• [Probleemeisen]
Kopieer de volledige lijst hieronder regel voor regel, zonder iets te wijzigen.

• [Te gebruiken gegevens]
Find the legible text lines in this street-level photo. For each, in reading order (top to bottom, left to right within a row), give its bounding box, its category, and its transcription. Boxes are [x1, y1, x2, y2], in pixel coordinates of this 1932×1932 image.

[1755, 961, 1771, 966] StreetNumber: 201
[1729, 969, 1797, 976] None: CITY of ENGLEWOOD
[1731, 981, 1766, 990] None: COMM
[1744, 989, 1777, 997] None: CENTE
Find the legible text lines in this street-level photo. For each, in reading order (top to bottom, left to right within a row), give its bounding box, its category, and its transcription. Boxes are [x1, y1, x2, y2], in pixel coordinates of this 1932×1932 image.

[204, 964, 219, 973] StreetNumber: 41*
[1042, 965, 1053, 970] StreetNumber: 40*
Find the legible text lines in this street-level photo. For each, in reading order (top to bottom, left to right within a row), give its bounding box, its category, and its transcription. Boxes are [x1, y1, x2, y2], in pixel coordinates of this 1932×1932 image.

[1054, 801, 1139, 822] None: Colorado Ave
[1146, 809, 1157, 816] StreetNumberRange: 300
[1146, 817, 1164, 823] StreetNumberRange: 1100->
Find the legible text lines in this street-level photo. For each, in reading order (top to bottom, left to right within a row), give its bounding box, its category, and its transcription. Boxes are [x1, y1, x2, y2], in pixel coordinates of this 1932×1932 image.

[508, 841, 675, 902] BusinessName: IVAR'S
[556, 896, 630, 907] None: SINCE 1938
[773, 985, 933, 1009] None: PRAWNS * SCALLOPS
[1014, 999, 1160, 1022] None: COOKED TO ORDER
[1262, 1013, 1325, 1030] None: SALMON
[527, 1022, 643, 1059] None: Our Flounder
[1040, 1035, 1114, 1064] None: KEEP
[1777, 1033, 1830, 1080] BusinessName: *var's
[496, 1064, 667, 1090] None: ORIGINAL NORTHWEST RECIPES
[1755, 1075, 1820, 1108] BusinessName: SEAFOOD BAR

• [Resultaat oefening]
Find the legible text lines in this street-level photo. For each, in reading order (top to bottom, left to right within a row), give its bounding box, its category, and its transcription. Boxes are [x1, y1, x2, y2], in pixel coordinates of this 1932×1932 image.

[1755, 961, 1771, 966] StreetNumber: 201
[1729, 969, 1797, 976] None: CITY of ENGLEWOOD
[1731, 981, 1766, 990] None: COMM
[1744, 989, 1777, 997] None: CENTE
Find the legible text lines in this street-level photo. For each, in reading order (top to bottom, left to right within a row), give its bounding box, its category, and its transcription. Boxes are [x1, y1, x2, y2], in pixel coordinates of this 1932×1932 image.

[204, 964, 219, 973] StreetNumber: 41*
[1042, 965, 1053, 970] StreetNumber: 40*
Find the legible text lines in this street-level photo. For each, in reading order (top to bottom, left to right within a row), give its bounding box, its category, and its transcription. Boxes are [x1, y1, x2, y2], in pixel coordinates of this 1932×1932 image.

[1054, 801, 1139, 822] None: Colorado Ave
[1146, 809, 1157, 816] StreetNumberRange: 300
[1146, 817, 1164, 823] StreetNumberRange: 1100->
Find the legible text lines in this street-level photo. For each, in reading order (top to bottom, left to right within a row), give its bounding box, its category, and its transcription. Boxes are [x1, y1, x2, y2], in pixel coordinates of this 1932×1932 image.

[508, 841, 675, 902] BusinessName: IVAR'S
[556, 896, 630, 907] None: SINCE 1938
[773, 985, 933, 1009] None: PRAWNS * SCALLOPS
[1014, 999, 1160, 1022] None: COOKED TO ORDER
[1262, 1013, 1325, 1030] None: SALMON
[527, 1022, 643, 1059] None: Our Flounder
[1040, 1035, 1114, 1064] None: KEEP
[1777, 1033, 1830, 1080] BusinessName: *var's
[496, 1064, 667, 1090] None: ORIGINAL NORTHWEST RECIPES
[1755, 1075, 1820, 1108] BusinessName: SEAFOOD BAR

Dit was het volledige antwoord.